Consider a vaccination effectiveness study:
- If the surveillance system continues to report suspected cases weeks after the campaign (even after any catch-up activities guided by the vaccination coverage survey), make sure that they are indeed measles cases (review the case definitions and get laboratory confirmation), since measles can easily be confused with rubella.
- Otherwise:
- If the survey shows VC ≥ 80% AND
- There is laboratory confirmation that they are indeed measles cases AND
- The mass vaccination campaign went smoothly and the coverage survey confirms good administrative vaccination coverage, consider a vaccine effectiveness study.
Definition of vaccine effectiveness
It’s important to distinguish between vaccine efficacy (the intrinsic immunogenicity of the vaccine) as measured under controlled randomised clinical trial conditions and the vaccine’s actual effectiveness as observed during large-scale use in the general population. This real-world effectiveness includes not just the performance of the vaccine itself, but also the impact of multiple factors such as the age of the subjects being vaccinated, their underlying immunological status, and potential programme-related errors (e.g. cold chain failures, reconstitution/administration problems, etc.).
When is it measured?

**Exercise prompt:**
According to the vaccine effectiveness text, what disease can measles easily be confused with? The items come from a separate source.

**Study material:**
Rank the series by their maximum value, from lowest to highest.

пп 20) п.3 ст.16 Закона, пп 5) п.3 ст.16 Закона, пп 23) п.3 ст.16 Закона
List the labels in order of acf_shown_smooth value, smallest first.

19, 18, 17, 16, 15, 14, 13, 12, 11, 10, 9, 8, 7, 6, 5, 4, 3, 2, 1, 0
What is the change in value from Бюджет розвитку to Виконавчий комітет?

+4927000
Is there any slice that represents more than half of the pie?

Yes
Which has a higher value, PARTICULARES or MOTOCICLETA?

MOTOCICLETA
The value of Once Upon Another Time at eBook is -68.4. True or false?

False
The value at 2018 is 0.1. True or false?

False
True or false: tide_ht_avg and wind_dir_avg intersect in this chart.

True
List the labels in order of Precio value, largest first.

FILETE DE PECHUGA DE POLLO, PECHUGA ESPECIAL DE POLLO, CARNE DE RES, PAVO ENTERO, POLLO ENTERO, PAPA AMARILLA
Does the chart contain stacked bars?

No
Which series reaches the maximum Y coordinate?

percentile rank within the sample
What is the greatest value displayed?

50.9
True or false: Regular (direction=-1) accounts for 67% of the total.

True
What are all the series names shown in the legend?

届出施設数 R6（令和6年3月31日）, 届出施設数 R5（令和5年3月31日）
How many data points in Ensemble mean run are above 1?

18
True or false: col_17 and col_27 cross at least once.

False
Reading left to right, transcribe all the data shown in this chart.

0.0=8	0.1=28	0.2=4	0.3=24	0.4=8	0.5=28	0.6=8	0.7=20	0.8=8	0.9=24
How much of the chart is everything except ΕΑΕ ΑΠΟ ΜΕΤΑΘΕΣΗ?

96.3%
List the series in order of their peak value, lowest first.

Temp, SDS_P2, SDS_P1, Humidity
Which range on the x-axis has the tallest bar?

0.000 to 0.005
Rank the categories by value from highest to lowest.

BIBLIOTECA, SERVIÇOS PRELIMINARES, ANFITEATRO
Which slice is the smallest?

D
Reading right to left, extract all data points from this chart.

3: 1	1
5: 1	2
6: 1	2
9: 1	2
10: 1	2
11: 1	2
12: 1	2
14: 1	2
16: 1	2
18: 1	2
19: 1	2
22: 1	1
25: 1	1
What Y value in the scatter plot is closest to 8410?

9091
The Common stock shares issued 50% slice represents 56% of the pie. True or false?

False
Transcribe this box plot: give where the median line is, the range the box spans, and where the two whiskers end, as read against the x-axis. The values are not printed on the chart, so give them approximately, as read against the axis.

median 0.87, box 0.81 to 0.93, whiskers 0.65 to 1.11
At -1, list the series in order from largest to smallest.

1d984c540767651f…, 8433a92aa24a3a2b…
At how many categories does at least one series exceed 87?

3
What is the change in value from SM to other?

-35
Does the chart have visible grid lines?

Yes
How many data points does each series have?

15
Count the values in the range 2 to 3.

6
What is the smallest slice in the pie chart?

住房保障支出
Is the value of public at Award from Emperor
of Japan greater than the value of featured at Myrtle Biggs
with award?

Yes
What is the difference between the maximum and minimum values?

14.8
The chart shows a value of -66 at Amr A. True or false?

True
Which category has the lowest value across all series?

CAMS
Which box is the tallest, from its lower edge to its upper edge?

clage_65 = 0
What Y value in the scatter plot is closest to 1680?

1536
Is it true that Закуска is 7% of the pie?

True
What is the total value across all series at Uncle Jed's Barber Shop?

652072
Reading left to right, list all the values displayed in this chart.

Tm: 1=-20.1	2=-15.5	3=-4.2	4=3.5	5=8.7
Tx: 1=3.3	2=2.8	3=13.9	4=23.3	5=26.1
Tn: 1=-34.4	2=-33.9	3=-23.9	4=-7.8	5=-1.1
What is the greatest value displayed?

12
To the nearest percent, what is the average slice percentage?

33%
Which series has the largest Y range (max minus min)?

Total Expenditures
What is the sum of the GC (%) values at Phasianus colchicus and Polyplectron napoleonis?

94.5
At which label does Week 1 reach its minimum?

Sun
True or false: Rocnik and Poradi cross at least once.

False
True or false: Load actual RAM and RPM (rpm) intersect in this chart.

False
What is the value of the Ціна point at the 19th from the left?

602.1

**The answer:**
Rubella.